Allungamento con fissatore esterno circolare

Allungamento con fissatore esterno circolare 

E’ la tecnica che personalmente preferisco perché si può gestire qualsiasi deformità e controllare la rigenerazione ossea con manovre di compressione distrazione in caso di atrofia del callo osseo.

Cosa che con la maggioranza dei chiodi endomidollari non può essere controllata.

La velocità di allungamento è di circa 0.50-0.75 mm ogni livello di osteotomia. I livelli possono essere 1 o 2, in questo secondo  caso la velocità si raddoppia, con un totale di 1-1.5 mm al giorno di allungamento.

Il fissatore viene mantenuto sulle gambe sino a consolidazione avvenuta; in totale il tempo di allungamento è di circa 100 giorni e la consolidazione avviene, di solito, in altri 5-6 mesi

Durante il periodo di allungamento è necessario caricare con stampelle e praticare molta fisioterapia alle caviglie, piedi e ginocchia per evitare la contrattura del piede in equino e la flessione del ginocchio. Infatti, mentre l’osso è collegato al fissatore esterno e viene allungato, i muscoli tendono a rimanere della stessa lunghezza se non sottoposti ad esercizio (come per le ballerine che, all’inizio della carriera non sanno fare la spaccata me ci riescono poi con esercizio).

Anche questo è più difficile da gestire in caso di chiodi endomidollari.

Anche se in teoria si potrebbe anche caricare pienamente già da subito, all’inizio è consigliato caricare parzialmente con stampelle. Alla fine dell’allungamento e durante il periodo di stabilizzazione il carico viene maggiormente tollerato e nell’ultimo periodo si può caricare senza stampelle.

Rimosso il fissatore , si applicano dei tutori leggeri per proteggere l’osso neoformato; il recupero sportivo, di solito, dopo 6 mesi dalla rimozione.

Nella esperienza dei casi trattati il recupero comporta una atività uguale a quella precedente

Leg lengthening allungamneto gambe

Leg lengthening allungamneto gambe

Disegno dell’apparecchio per allungamento gambe 

Fissazione dell’osso con qualche filo di acciaio e fiches (lunghe viti) di titanio a acciaio.

Due livelli di interruzione ossea alla tibia ove verrà eseguito l’allungamento; una interruzione a livello del perone

FISSATORE ESTERNO TIBIA

RX allungamento tibie con fissatore esterno

Complicazioni possibili: 

  • Necessità di allungamento del tendine di Achille se la contrattura del piede non si risolve con la fisioterapia. Questa è comunque una procedura frequente (circa 80% dei pazienti) e si considera come una implicazione del trattamento.
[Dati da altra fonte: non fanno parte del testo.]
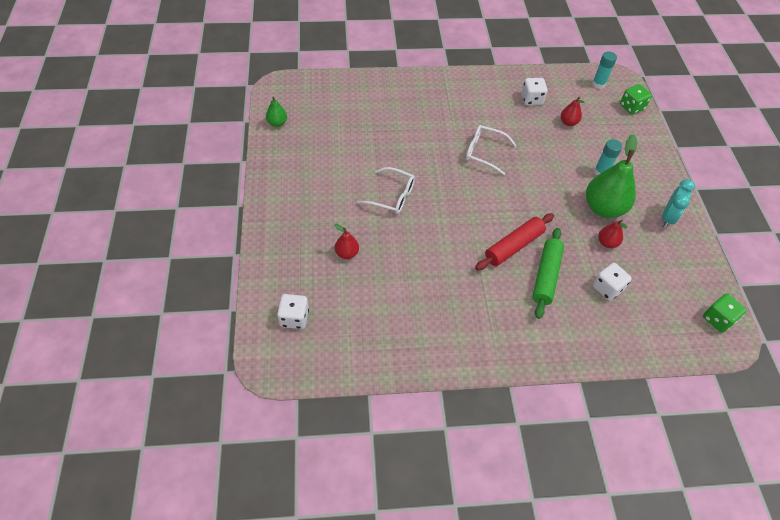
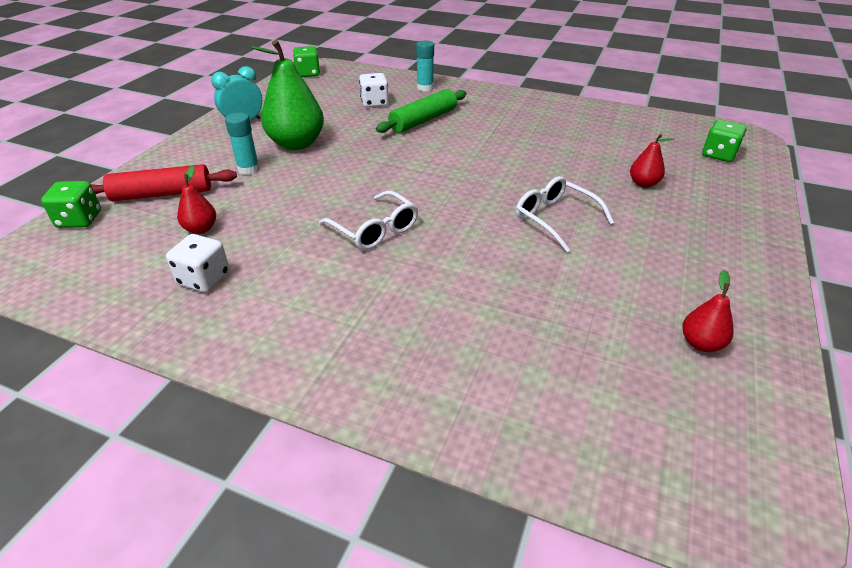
camera: 150 degrees left, 15 degrees down
(277, 123) = (757, 400): green pear -> none
(294, 318) = (718, 154): white dice -> green dice
(513, 246) = (434, 143): red rolling pin -> red rolling pin (162, 194)
(598, 84) = (59, 266): turquoise glue stick -> turquoise glue stick (425, 88)
(607, 243) = (332, 123): red pear -> red pear (701, 343)

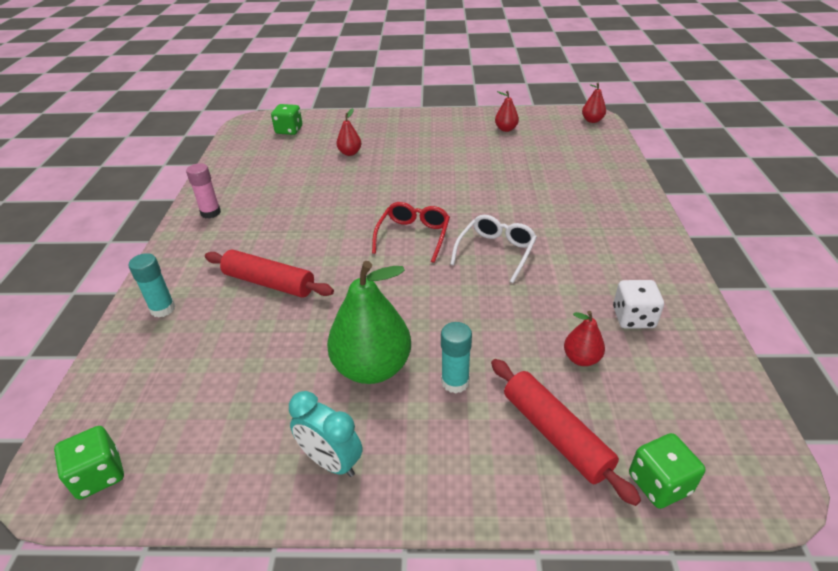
camera: 110 degrees left, 0 degrees up
(374, 103) = (224, 340): white dice -> none
(423, 120) = (269, 283): green rolling pin -> red rolling pin
(439, 190) = (413, 236): none -> red glasses
(543, 106) = (210, 213): none -> pink glue stick
(555, 219) = (421, 179): white glasses -> none
(736, 508) = (592, 120): none -> red pear

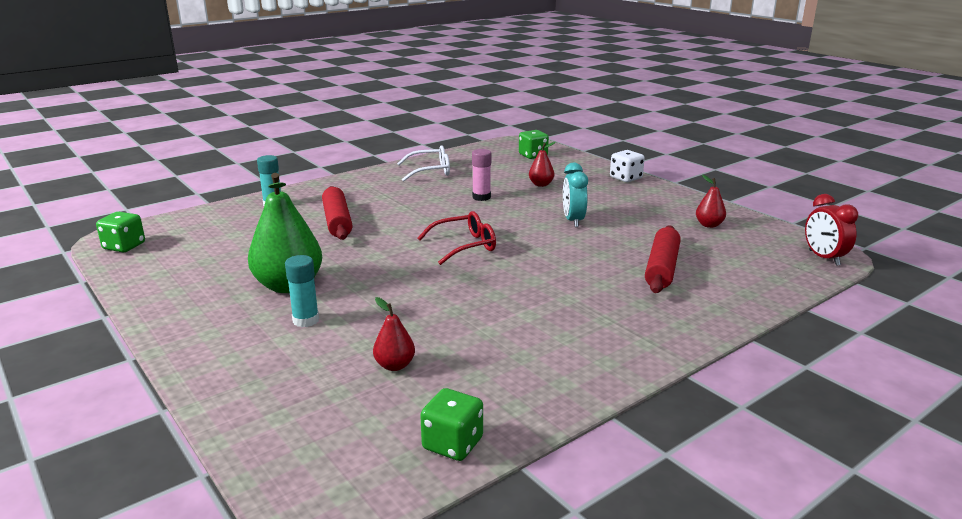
camera: 50 degrees right, 15 degrees down
(210, 213) = (388, 176): pink glue stick -> pink glue stick (481, 197)
(331, 462) = (186, 304): turquoise clock -> turquoise clock (573, 221)
(496, 252) = (494, 284): white glasses -> white glasses (430, 171)
(555, 434) = (288, 379): red rolling pin -> red rolling pin (662, 268)
(592, 120) = (824, 258): red pear -> red clock
(633, 318) = (487, 376): white dice -> white dice (625, 178)
(659, 483) = (274, 445): green dice -> green dice (452, 444)

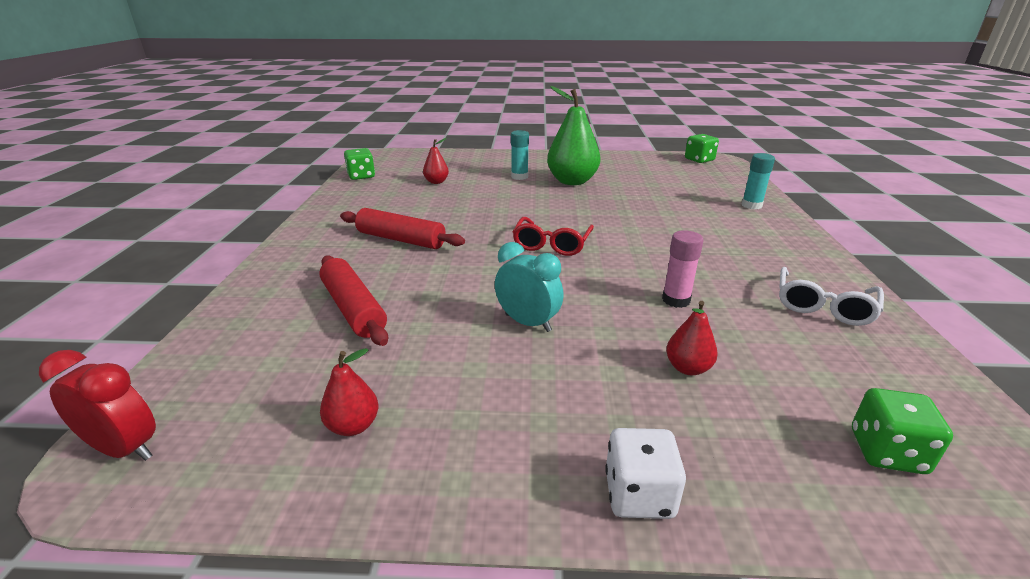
camera: 130 degrees right, 5 degrees up
(337, 221) = (677, 216): red rolling pin -> red rolling pin (401, 239)

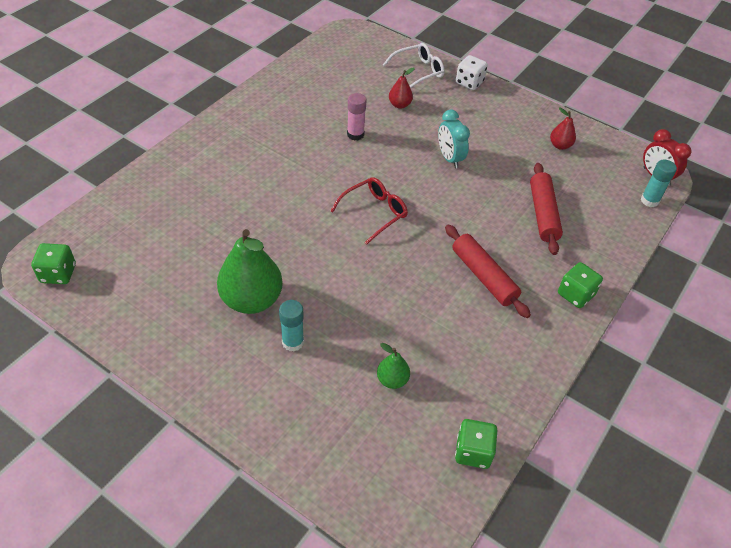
camera: 150 degrees left, 20 degrees up
(436, 182) = (392, 380): red pear -> green pear
(751, 205) = (164, 179): turquoise glue stick -> turquoise glue stick (649, 200)
(823, 306) = (287, 97): white glasses -> white glasses (418, 71)
(887, 452) = (372, 55): green dice -> green dice (575, 294)

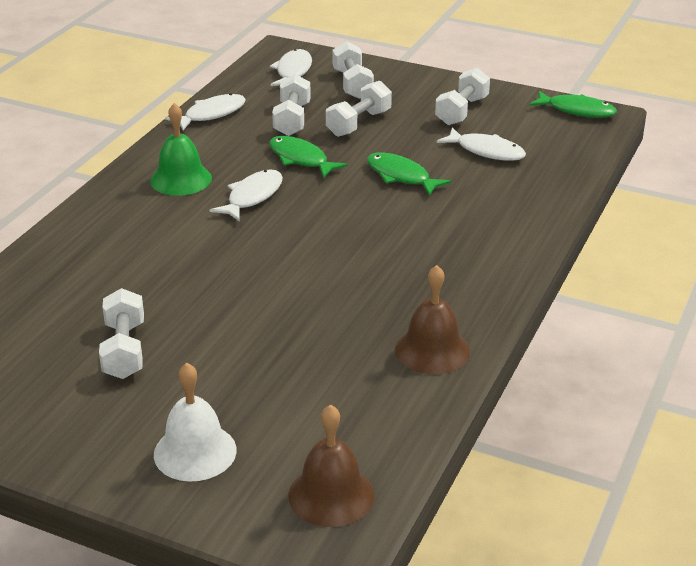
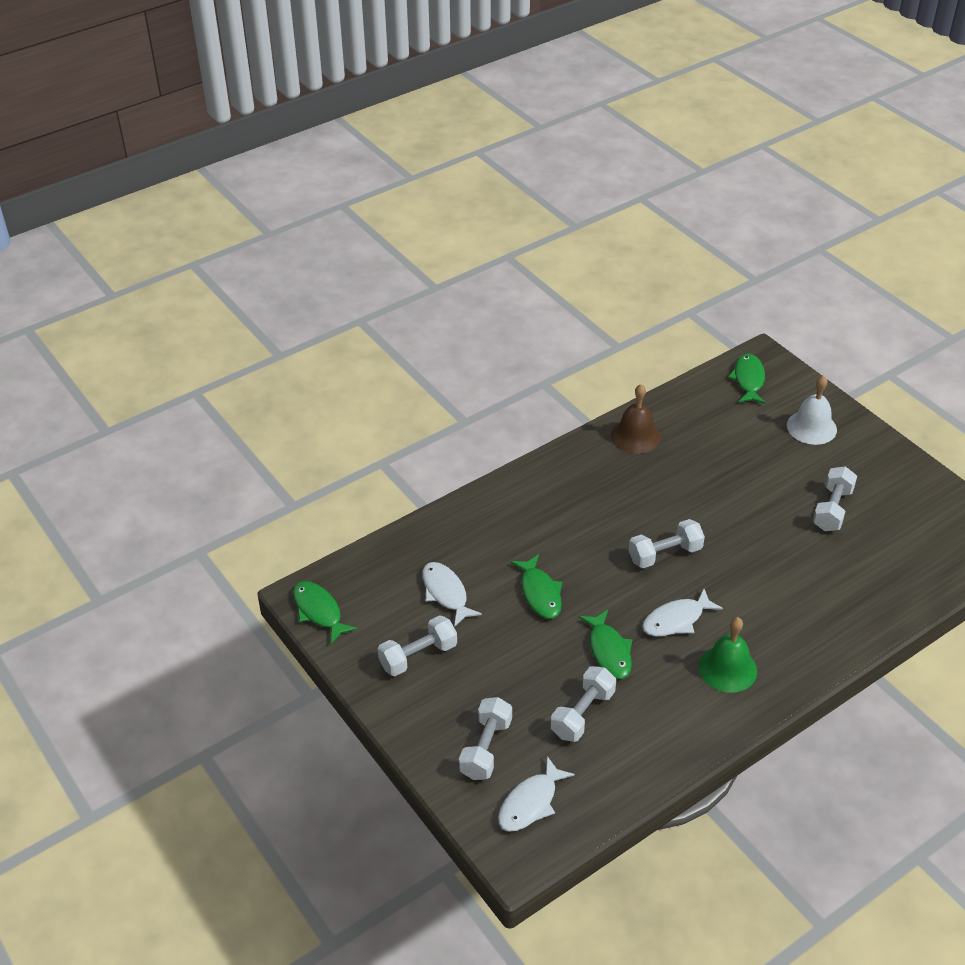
camera: 150 degrees left, 10 degrees up
(211, 114) = (656, 759): white fish -> none
(331, 495) = (748, 380): brown bell -> green fish
(359, 123) = (524, 679): white dumbbell -> white dumbbell (665, 554)

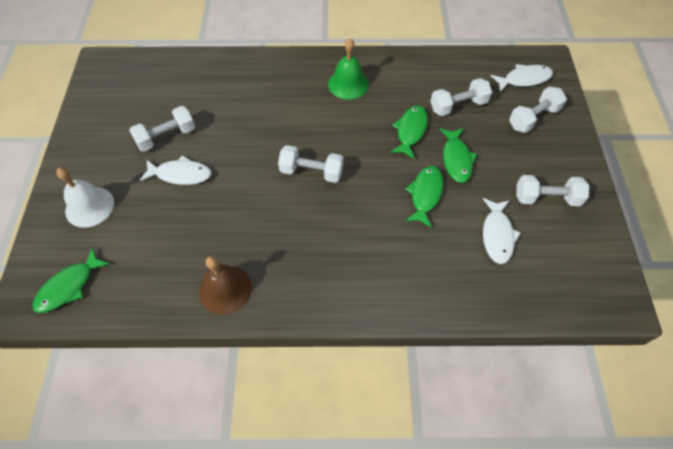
camera: 145 degrees left, 15 degrees up
(319, 611) = (611, 279): green fish -> green fish (456, 159)
(676, 620) = (349, 125): white fish -> white fish (180, 174)

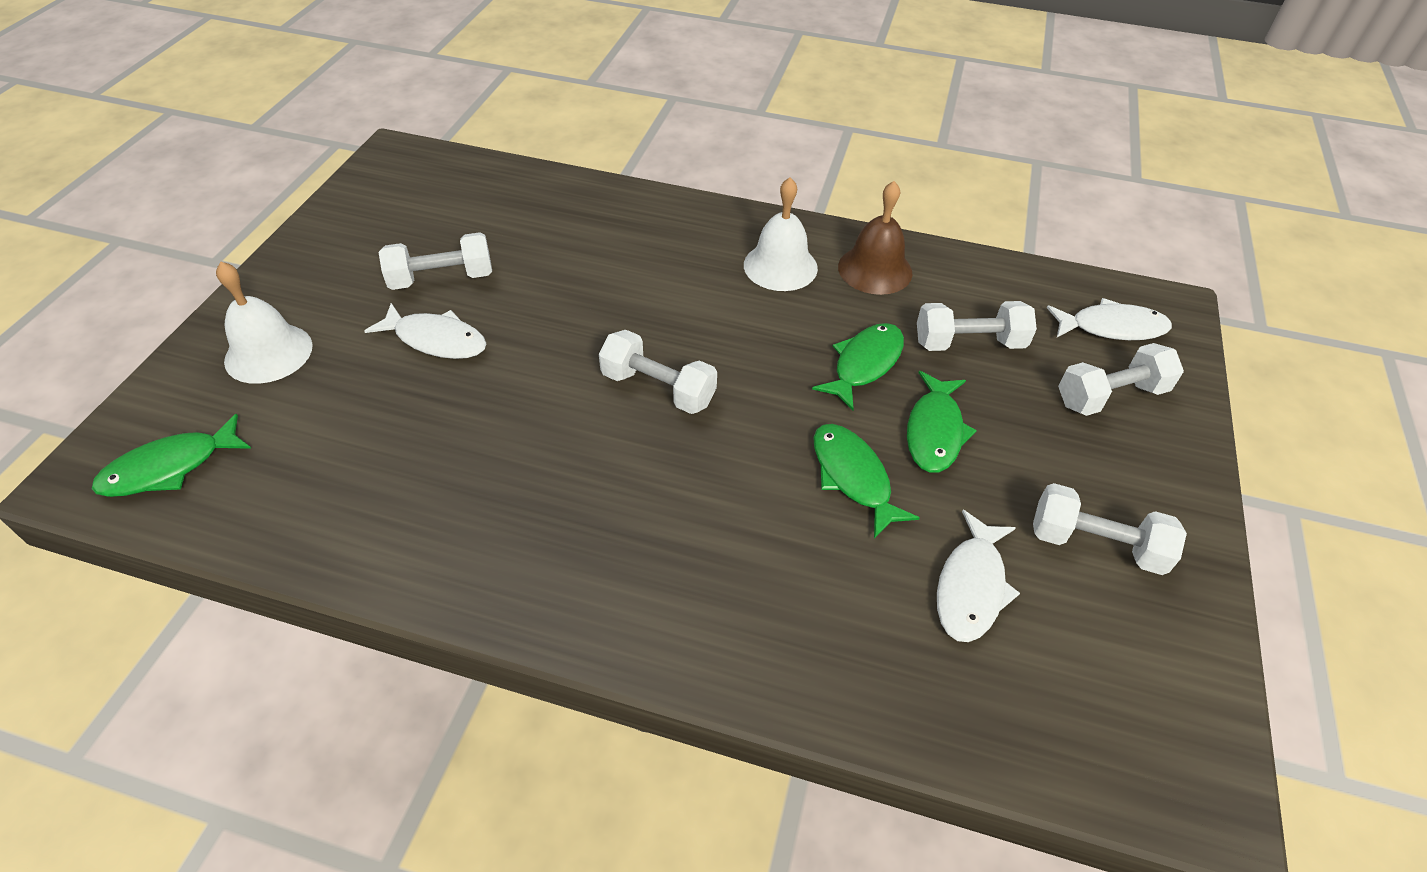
camera: 15 degrees right, 10 degrees down
(225, 289) = (420, 543): brown bell -> brown bell (875, 269)
(348, 84) = (780, 266): green bell -> white bell
(425, 194) = (853, 477): green fish -> green fish turned 60 degrees counterclockwise

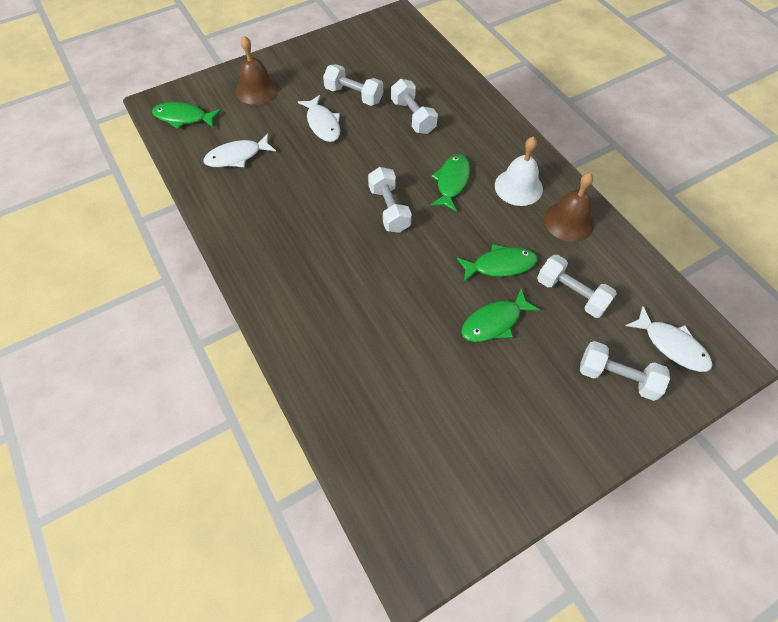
camera: 45 degrees right, 10 degrees up
(268, 353) = (257, 89): white bell -> brown bell
(853, 477) = (428, 312): green fish -> green fish (451, 182)
(971, 586) = (422, 400): white fish -> white fish (237, 156)
(1096, 544) = (507, 433): white dumbbell -> white dumbbell (413, 117)

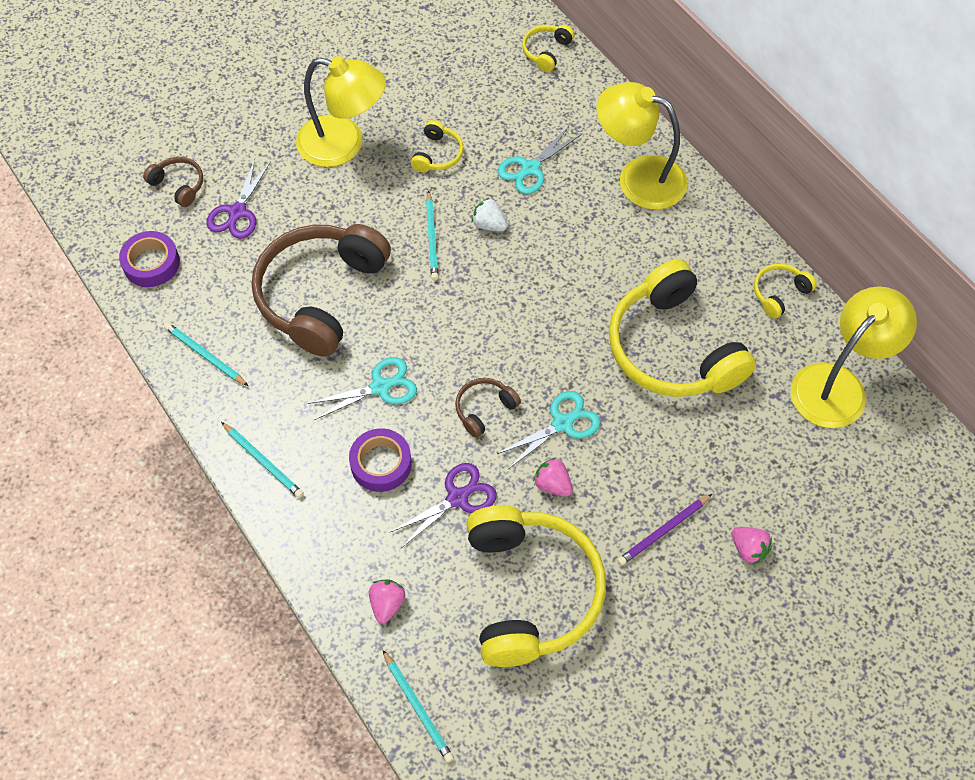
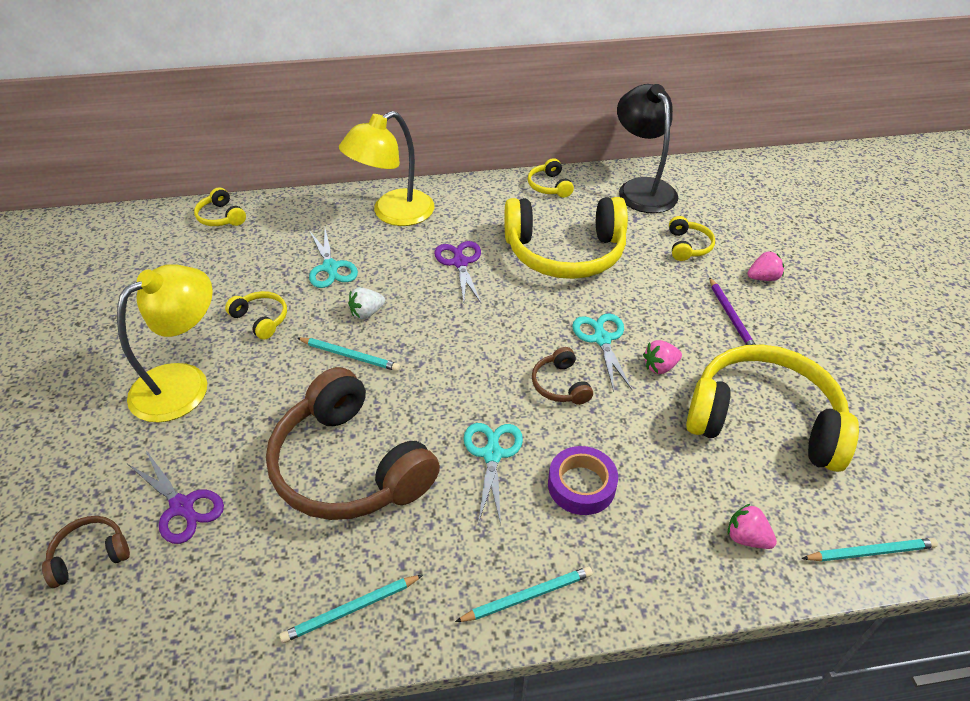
camera: 65 degrees left, 15 degrees down
(151, 263) = (176, 627): purple tape -> none
(457, 498) = (646, 438): purple scissors -> purple scissors (460, 263)
(758, 460) = (687, 246): none -> yellow headphones
(838, 385) = (641, 188): yellow lamp -> black lamp

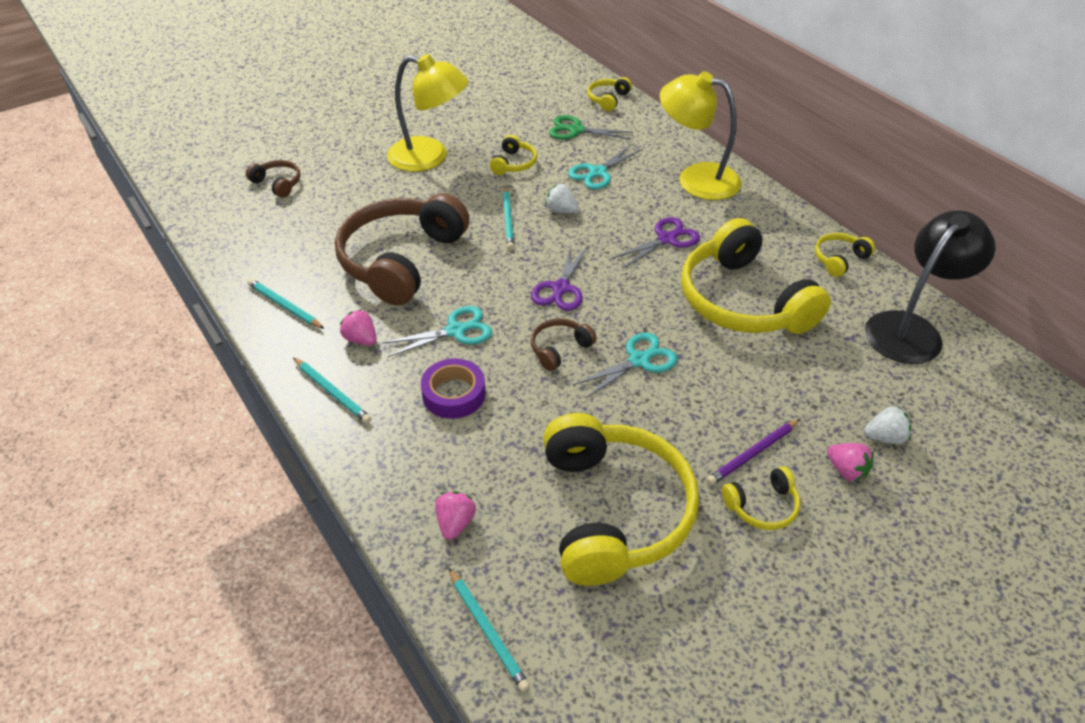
camera: 65 degrees right, 0 degrees up
(182, 506) = (329, 202): purple scissors -> purple scissors (561, 288)
(249, 256) = (576, 130): none -> green scissors
(660, 367) = (632, 412): pink strawberry -> pink strawberry (361, 339)
(687, 246) = (843, 391): yellow headphones -> yellow headphones (762, 506)
(738, 247) = (885, 437): none -> white strawberry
L’allungamento, di solito, diventa necessario dopo 4-5 cm di allungamento e nell’intervento si fissano temporaneamente i piedi per evitare la recidiva; il montaggio dal piede viene rimosso al termine dell’allungamento e la fisioterapia viene ripresa.
  • Infezione superficiale dei fili e fiches: non è mai stato un problema negli allungamenti estetici e si risolve con trattamento locale con antibiotici in polvere o antibiotici orali
  • Ritardo di formazione ossea: è realmente l’unica complicazione durante il trattamento e per questo è necessario monitorare la rigenerazione ogni 3-4 settimane, intervenendo eventualmente rallentando o fermando il ritmo di allungamento per qualche giorno o eseguendo una manovre di accorciamento temporaneo per poi riprendere l’allungamento con un ritmo rallentato
  • Deformità dell’osso rigenerato: vengono facilmente corrette con applicazione di snodi esterni senza necessità di procedure invasive
  • Problemi neuro vascolari: ipoteticamente possibili ma mai avvenuti in pazienti sottoposti ad allungamento estetico

Tutte queste complicanze tranne l’infezione superficiale delle fiches/fili possono svilupparsi anche con i chiodi endomidollari ma nel caso della fissazione esterna sono meglio gestibili.